- [What the task asks] Only the line containing "y mostrarte contenido relevante. Al continuar" and the lines after it, up to the end of the listing, should be written out, each exactly as given.

- [Task data]
Segment Open

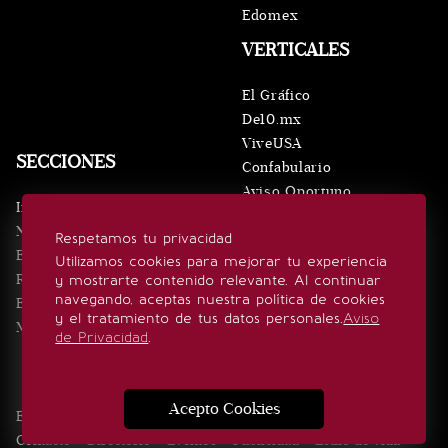
Edomex
VERTICALES
El Gráfico
De10.mx
ViveUSA
SECCIONES
Confabulario
Aviso Oportuno
Inicio
Obituarios
Noticias
Respetamos tu privacidad
Consultas
Eventos
Utilizamos cookies para mejorar tu experiencia
Realeza
y mostrarte contenido relevante. Al continuar
SÍGUENOS
navegando, aceptas nuestra política de cookies
Estilo de vida
y el tratamiento de tus datos personales.
Aviso
Minuto x Minuto
de Privacidad
.
Acepto Cookies
Edición Impresa
Noticias
Quiénes somos
Realeza
Contacto
Directorio
Eventos
Publicidad
Estilo de vida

Segment Closed

- [Output for this exercise]
y mostrarte contenido relevante. Al continuar
SÍGUENOS
navegando, aceptas nuestra política de cookies
Estilo de vida
y el tratamiento de tus datos personales.
Aviso
Minuto x Minuto
de Privacidad
.
Acepto Cookies
Edición Impresa
Noticias
Quiénes somos
Realeza
Contacto
Directorio
Eventos
Publicidad
Estilo de vida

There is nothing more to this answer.